Optimization 3: Serverless approach
Using serverless architectures are popular for many reasons, one being only paying for active compute time, and eliminating costs with idle servers. Idling servers require a non-trivial amount of power to keep on, wasting energy while waiting.
This cost efficiency translates into being an inherently more environmentally friendly architecture, as it reduces wasteful energy consumption. Further, multiple applications share underlying physical infrastructure, improving resource efficiency.
To set up your own serverless chatbot, you need to first containerize the quantized Llama-3.1-8b with TorchChat, TorchAO, and Arm KleidiAI optimizations with a python script containing a Lambda entry function lambda_handler
. One deployment option is to upload your container to AWS ECR and attach the container to your Lambda function. Then set up an API Gateway WebSocket or similar to interact with your Lambda through an API.
There are two notable limitations to using a serverless architecture to host your LLM, the first being token generation speed. Recall that the server-based approach delivered about 25 tokens/second with KleidiAI optimizations. The serverless approach delivers an order of magnitude slower, which we measured at around about 2.5 tokens/second. This limitation mainly results from Lambda functions deploying onto Graviton2 servers. When deployment moves to CPUs with more SIMD channels, like Graviton3 and Graviton4, the tokens/second should increase over time. Learn more about architecture optimizations introduced in Graviton3 via the Arm Neoverse-V1 CPU here.

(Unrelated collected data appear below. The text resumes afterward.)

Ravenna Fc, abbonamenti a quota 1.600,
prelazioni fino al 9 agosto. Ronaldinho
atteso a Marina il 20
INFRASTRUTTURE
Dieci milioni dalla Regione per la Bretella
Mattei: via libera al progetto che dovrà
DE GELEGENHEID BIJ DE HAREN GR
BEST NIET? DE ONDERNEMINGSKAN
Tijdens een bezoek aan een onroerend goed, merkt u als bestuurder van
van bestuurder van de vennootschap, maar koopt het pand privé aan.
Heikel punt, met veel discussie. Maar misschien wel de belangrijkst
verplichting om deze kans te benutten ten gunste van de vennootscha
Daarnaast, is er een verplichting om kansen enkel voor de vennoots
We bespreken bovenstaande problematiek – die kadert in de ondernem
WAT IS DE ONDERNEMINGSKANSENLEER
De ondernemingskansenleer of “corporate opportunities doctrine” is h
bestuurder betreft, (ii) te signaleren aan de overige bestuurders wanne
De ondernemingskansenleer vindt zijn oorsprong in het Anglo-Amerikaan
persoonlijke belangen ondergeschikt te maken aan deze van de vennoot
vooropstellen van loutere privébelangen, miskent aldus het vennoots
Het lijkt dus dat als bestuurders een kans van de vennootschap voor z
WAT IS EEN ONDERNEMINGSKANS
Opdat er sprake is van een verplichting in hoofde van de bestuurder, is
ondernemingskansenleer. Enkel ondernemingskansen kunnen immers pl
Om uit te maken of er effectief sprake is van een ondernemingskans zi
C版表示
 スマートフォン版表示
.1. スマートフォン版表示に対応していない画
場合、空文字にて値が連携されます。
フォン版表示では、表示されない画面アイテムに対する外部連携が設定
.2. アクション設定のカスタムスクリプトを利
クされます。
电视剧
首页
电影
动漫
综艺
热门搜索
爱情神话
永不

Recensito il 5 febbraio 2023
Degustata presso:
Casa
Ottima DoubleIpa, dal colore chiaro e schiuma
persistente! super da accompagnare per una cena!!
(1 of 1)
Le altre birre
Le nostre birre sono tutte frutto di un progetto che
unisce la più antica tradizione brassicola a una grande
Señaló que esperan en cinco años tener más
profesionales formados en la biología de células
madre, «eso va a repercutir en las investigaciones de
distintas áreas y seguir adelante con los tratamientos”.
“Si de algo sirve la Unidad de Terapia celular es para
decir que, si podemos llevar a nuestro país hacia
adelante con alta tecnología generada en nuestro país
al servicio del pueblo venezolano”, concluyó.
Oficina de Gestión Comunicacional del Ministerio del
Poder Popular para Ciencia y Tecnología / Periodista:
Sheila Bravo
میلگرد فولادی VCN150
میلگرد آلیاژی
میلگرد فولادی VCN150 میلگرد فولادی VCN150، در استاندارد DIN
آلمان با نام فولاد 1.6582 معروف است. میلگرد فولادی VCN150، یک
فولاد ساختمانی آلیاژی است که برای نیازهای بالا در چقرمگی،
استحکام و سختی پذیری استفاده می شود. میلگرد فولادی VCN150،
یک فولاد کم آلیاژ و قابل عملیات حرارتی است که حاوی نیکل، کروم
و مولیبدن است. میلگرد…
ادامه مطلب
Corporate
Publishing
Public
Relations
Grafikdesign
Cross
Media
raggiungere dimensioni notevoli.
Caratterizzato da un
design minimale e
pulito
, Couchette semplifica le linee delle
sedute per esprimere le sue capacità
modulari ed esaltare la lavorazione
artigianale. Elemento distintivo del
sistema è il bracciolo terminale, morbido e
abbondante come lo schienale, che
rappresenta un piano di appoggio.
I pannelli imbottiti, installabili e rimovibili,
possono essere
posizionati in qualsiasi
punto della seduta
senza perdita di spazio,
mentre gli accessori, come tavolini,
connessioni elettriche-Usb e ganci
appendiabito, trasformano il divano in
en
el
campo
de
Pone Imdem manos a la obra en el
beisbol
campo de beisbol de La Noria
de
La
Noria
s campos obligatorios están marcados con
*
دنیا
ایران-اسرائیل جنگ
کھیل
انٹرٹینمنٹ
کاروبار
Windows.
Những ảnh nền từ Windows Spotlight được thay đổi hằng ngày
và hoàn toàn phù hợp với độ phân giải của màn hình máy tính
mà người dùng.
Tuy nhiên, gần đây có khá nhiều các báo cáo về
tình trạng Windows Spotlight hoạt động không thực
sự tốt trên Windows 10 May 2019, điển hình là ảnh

This slower speed restricts the viable use cases for serverless LLM architectures, but there are certain cases where this can be seen as an advantage. In our use cases of interactive storytelling, slowly revealing information creates a sense of immersion, building anticipation and mimicking real-time narration. Other use cases include:
- Guided meditation apps with slow, relaxing word delivery
- Virtual friend engaging in thoughtful conversation, or a therapeutic conversation.
- Poetry generation or interactive art to slow delivery creating a contemplative aesthetic.
Users may have a better experience with slower token generation in the right applications. When prioritizing a more sustainable solution, restrictions end up becoming strengths. As an analogy, a common critique of modern movies today is that their overreliance on visual effects leads to fewer compelling storylines vs older movies. The cost restrictions of VFX meant older movies had to craft captivating dialog, leveraging skillful camera angles and character positioning to fully engage viewers. Similarly, focusing on sustainable AI architectures can lead to more engaging, immersive experiences when done thoughtfully.
The second serverless limitation on LLM inferences is the cold-start time of about 50 seconds. If implemented poorly, a user waiting 50 seconds with no alternative will likely leave the app. You can turn this limitation into a feature in our Wicked-based experience with several design tricks:
- Create a “prologue experience” where you guide users through hard-coded questions and answers, priming them for where they will land in Emerald City and collecting input to shape their upcoming experience.
- Make the waiting period a countdown timer, revealing hard-coded text snippets of the story or world-building. A character, like the wizard, could communicate with the user with fragmented lines to build suspense and prime the user into the right mindset.
- Create an audio intro with music from the movie or musical, along with rotating visuals to draw users into the atmosphere of the Wicked world.
Thinking outside the box
Implementing a sustainability-minded solution architecture includes and goes beyond optimizing your AI inferences. Understand how users will interact with your system, and right-size your implementation accordingly. Always optimizing for fast tokens per second or time to first token will hide opportunities for engaging features.
With that said, you should be leveraging straightforward optimizations when possible. Using TorchAO and Arm KleidiAI micro-kernels are great ways to speed up your LLM chatbot. By combining creative solution architectures and optimizing where possible, you can build more sustainable LLM-based applications. Happy coding!